Down a Dark Hall by Lois Duncan
I've always been a huge fan of "creepy." The tingle at the back of your neck. The sense that something is wrong, someone is hiding something. Lois Duncan is a master at this kind of thing, and I've devoured all her books.

In Down a Dark Hall, it's the little details that give the story its punch. A girl, Kit, is accepted to an exclusive girls' boarding school, while her best friend, who is smarter, is not. When she gets to the school, Kit realizes there are only three other students. As time goes on, things get very weird and sinister; the students spend more time alone in their rooms and less time in class, and one girl seems to be going insane.

In A Trick of the Light, I tried to create a suspenseful story in the same way, with quiet and unsettling moments instead of loud explosions.

I am the cheese by Robert Cormier
This is my favorite YA novel.

It's a complicated story, starkly told in alternating chapters, first about a boy bicycling to meet his father in Vermont, and then about the boy inside a bare room being questioned by a mysterious man. For much of the book, the reader is definitely confused, but pieces start eventually coming together and it's all chillingly explained at the end. The darkness in the book (and it's very dark) is part of the path that points to the truth.

My new book is dark (though not as dark as Cormier's), and I definitely kept this book in mind anytime I worried whether things might get too rough for a reader. Cormier allowed me to take my story to the limits without censoring it, to let the darkness come before letting in the light.

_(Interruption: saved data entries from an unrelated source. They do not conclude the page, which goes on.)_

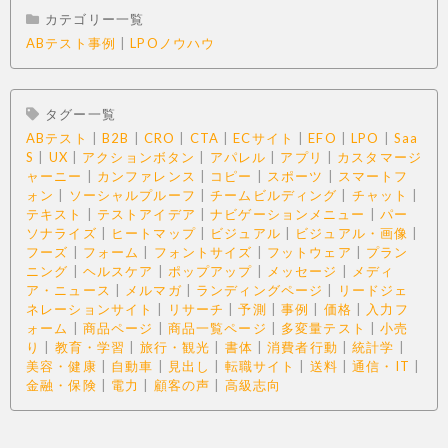
カテゴリー一覧
ABテスト事例
|
LPOノウハウ
タグー一覧
ABテスト
|
B2B
|
CRO
|
CTA
|
ECサイト
|
EFO
|
LPO
|
Saa
S
|
UX
|
アクションボタン
|
アパレル
|
アプリ
|
カスタマージ
ャーニー
|
カンファレンス
|
コピー
|
スポーツ
|
スマートフ
ォン
|
ソーシャルプルーフ
|
チームビルディング
|
チャット
|
テキスト
|
テストアイデア
|
ナビゲーションメニュー
|
パー
ソナライズ
|
ヒートマップ
|
ビジュアル
|
ビジュアル・画像
|
フーズ
|
フォーム
|
フォントサイズ
|
フットウェア
|
プラン
ニング
|
ヘルスケア
|
ポップアップ
|
メッセージ
|
メディ
ア・ニュース
|
メルマガ
|
ランディングページ
|
リードジェ
ネレーションサイト
|
リサーチ
|
予測
|
事例
|
価格
|
入力フ
ォーム
|
商品ページ
|
商品一覧ページ
|
多変量テスト
|
小売
り
|
教育・学習
|
旅行・観光
|
書体
|
消費者行動
|
統計学
|
美容・健康
|
自動車
|
見出し
|
転職サイト
|
送料
|
通信・IT
|
金融・保険
|
電力
|
顧客の声
|
高級志向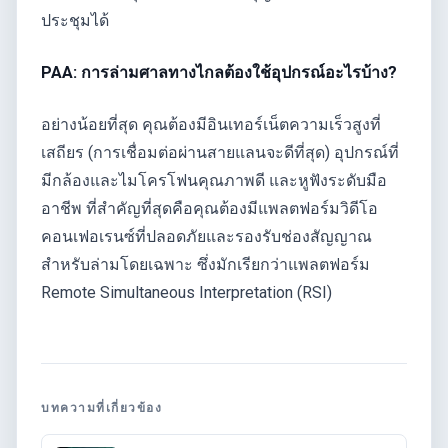
ประชุมได้
PAA: การล่ามศาลทางไกลต้องใช้อุปกรณ์อะไรบ้าง?
อย่างน้อยที่สุด คุณต้องมีอินเทอร์เน็ตความเร็วสูงที่
เสถียร (การเชื่อมต่อผ่านสายแลนจะดีที่สุด) อุปกรณ์ที่
มีกล้องและไมโครโฟนคุณภาพดี และหูฟังระดับมือ
อาชีพ ที่สำคัญที่สุดคือคุณต้องมีแพลตฟอร์มวิดีโอ
คอนเฟอเรนซ์ที่ปลอดภัยและรองรับช่องสัญญาณ
สำหรับล่ามโดยเฉพาะ ซึ่งมักเรียกว่าแพลตฟอร์ม
Remote Simultaneous Interpretation (RSI)
บทความที่เกี่ยวข้อง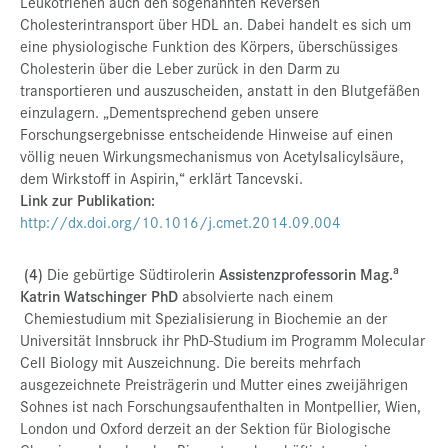
Leukotrienen auch den sogenannten Reversen
Cholesterintransport über HDL an. Dabei handelt es sich um
eine physiologische Funktion des Körpers, überschüssiges
Cholesterin über die Leber zurück in den Darm zu
transportieren und auszuscheiden, anstatt in den Blutgefäßen
einzulagern. „Dementsprechend geben unsere
Forschungsergebnisse entscheidende Hinweise auf einen
völlig neuen Wirkungsmechanismus von Acetylsalicylsäure,
dem Wirkstoff in Aspirin,“ erklärt Tancevski.
Link zur Publikation:
http://dx.doi.org/10.1016/j.cmet.2014.09.004
a
(4)
Die gebürtige Südtirolerin
Assistenzprofessorin
Mag.
Katrin Watschinger PhD
absolvierte nach einem
Chemiestudium mit Spezialisierung in Biochemie an der
Universität Innsbruck ihr PhD-Studium im Programm Molecular
Cell Biology mit Auszeichnung. Die bereits mehrfach
ausgezeichnete Preisträgerin und Mutter eines zweijährigen
Sohnes ist nach Forschungsaufenthalten in Montpellier, Wien,
London und Oxford derzeit an der Sektion für Biologische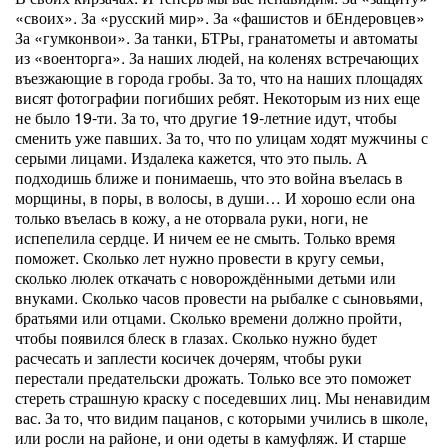
«своих». За «русский мир». За «фашистов и бЕндеровцев»
За «гумконвои». За танки, БТРы, гранатометы и автоматы
из «военторга». За наших людей, на коленях встречающих
въезжающие в города гробы. За то, что на наших площадях
висят фотографии погибших ребят. Некоторым из них еще
не было 19-ти. За то, что другие 19-летние идут, чтобы
сменить уже павших. За то, что по улицам ходят мужчины с
серыми лицами. Издалека кажется, что это пыль. А
подходишь ближе и понимаешь, что это война въелась в
морщины, в поры, в волосы, в души… И хорошо если она
только въелась в кожу, а не оторвала руки, ноги, не
испепелила сердце. И ничем ее не смыть. Только время
поможет. Сколько лет нужно провести в кругу семьи,
сколько люлек откачать с новорождёнными детьми или
внуками. Сколько часов провести на рыбалке с сыновьями,
братьями или отцами. Сколько времени должно пройти,
чтобы появился блеск в глазах. Сколько нужно будет
расчесать и заплести косичек дочерям, чтобы руки
перестали предательски дрожать. Только все это поможет
стереть страшную краску с поседевших лиц. Мы ненавидим
вас. За то, что видим пацанов, с которыми учились в школе,
или росли на районе, и они одеты в камуфляж. И старше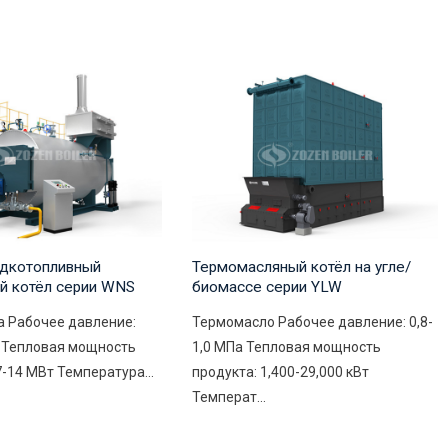
дкотопливный
Термомасляный котёл на угле/
й котёл серии WNS
биомассе серии YLW
а Рабочее давление:
Термомасло Рабочее давление: 0,8-
а Тепловая мощность
1,0 МПа Тепловая мощность
7-14 МВт Температура...
продукта: 1,400-29,000 кВт
Температ...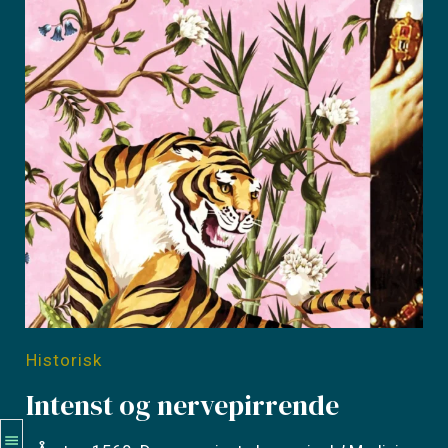
Historisk
Intenst og nervepirrende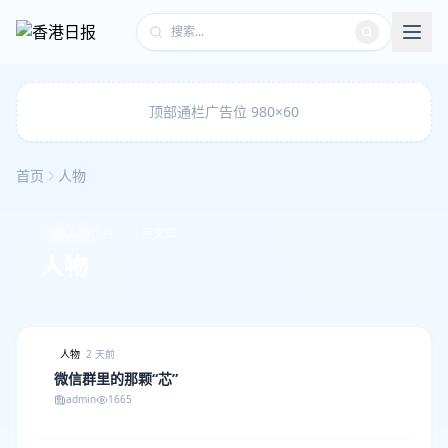
顶部通栏广告位 980×60
首页
人物
人物
共 161 篇文章
人物
人物
2 天前
微信群里的那颗“芯”
admin
1665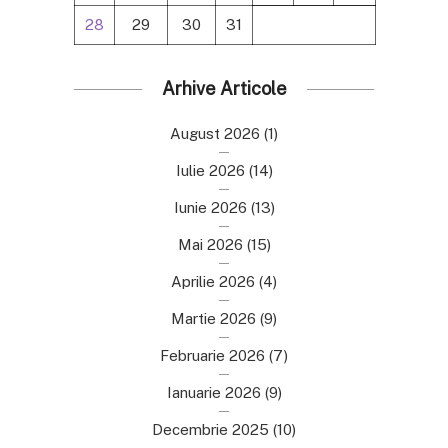
28
29
30
31
Arhive Articole
August 2026
(1)
Iulie 2026
(14)
Iunie 2026
(13)
Mai 2026
(15)
Aprilie 2026
(4)
Martie 2026
(9)
Februarie 2026
(7)
Ianuarie 2026
(9)
Decembrie 2025
(10)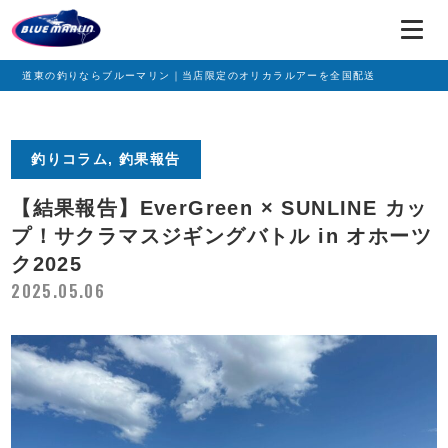
道東の釣りならブルーマリン｜当店限定のオリカラルアーを全国配送
釣りコラム, 釣果報告
【結果報告】EverGreen × SUNLINE カッ
プ！サクラマスジギングバトル in オホーツ
ク2025
2025.05.06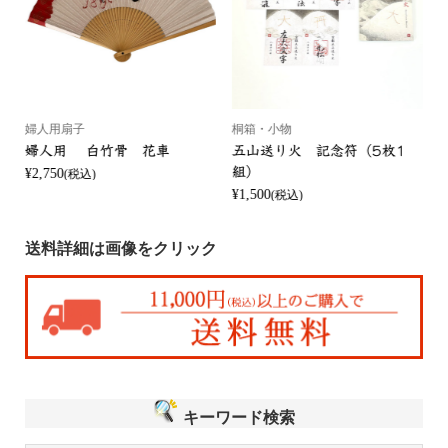
婦人用扇子
桐箱・小物
婦人用 白竹骨 花車
五山送り火 記念符（5枚1
組）
¥2,750
¥
(税込)
¥1,500
(税込)
送料詳細は画像をクリック
キーワード検索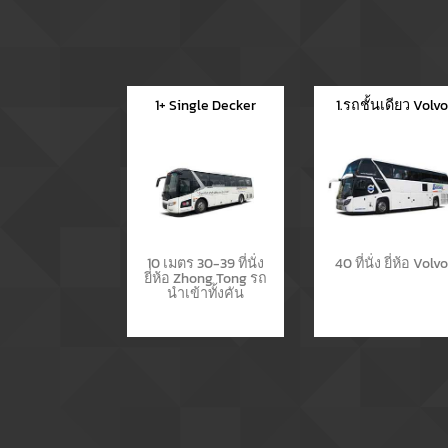
1+ Single Decker
1.รถชั้นเดียว Volvo
10 เมตร 30-39 ที่นั่ง
40 ที่นั่ง ยี่ห้อ Volv
ยี่ห้อ Zhong Tong รถ
นำเข้าทั้งคัน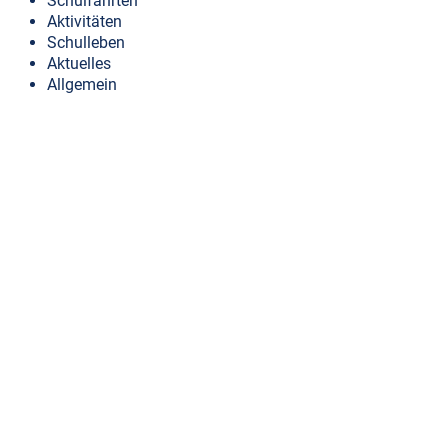
Schulfahrten
Aktivitäten
Schulleben
Aktuelles
Allgemein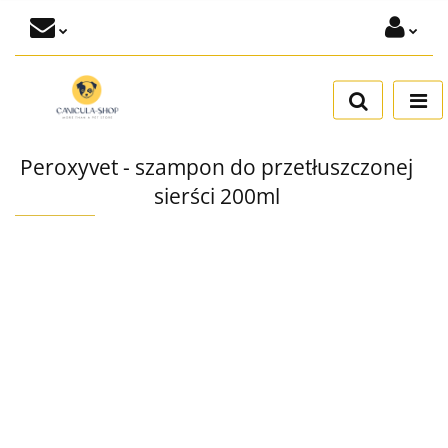
Zaloguj się
Dodaj zgłoszenie
Zgody cookies
Peroxyvet - szampon do przetłuszczonej
sierści 200ml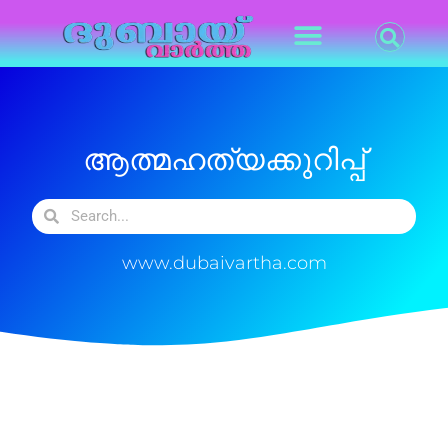
ആത്മഹത്യക്കുറിപ്പ്
www.dubaivartha.com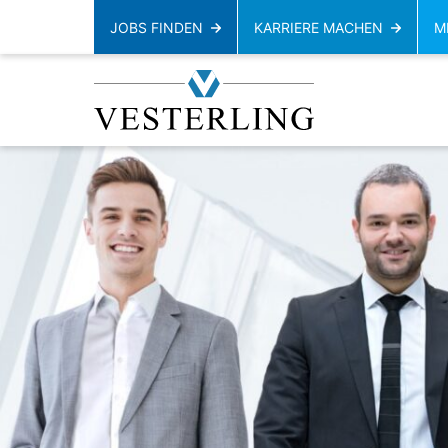
JOBS FINDEN
KARRIERE MACHEN
M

Sweet Whispers, Brother Rush by Virginia Hamilton
The beauty of this book lies in the voice of its 14-year-old heroine, Tree. She's bright and funny, though her life is hard; her mother is a nurse and lives with her patients, leaving Tree to care for her older brother, Dabney, who has mental retardation. But there are ghosts here, too, and a magic mirror. 
Tree enters the mirror and experiences life as her own mother. Afterward, Tree laments the fact that it's 5:30 and "I been sittin here two hours. Ain't even started supper . . . But Dab, guess where I been?" She looked into his eyes and she knew he wouldn't understand. "Like a dream," she said . . . "It not possible, but it happened."

The idea of a mirror showing you something different than what's really there fascinated me, and is a huge part of A Trick of the Light.




Sold by Patricia McCormick
Among the many things to admire about this book is the handling of a very difficult subject: a girl in Nepal is sold into prostitution. Lakschmi is 13 and narrates her story in a simple, child-like way. But there's nothing simple or child-like about what's happening to her. Her emotions shine through; her loss of innocence unfolds beautifully. This book is a perfect blend of character and story.

I'm very proud that Patricia McCormick, who writes so brilliantly, gave me a blurb for A Trick of the Light.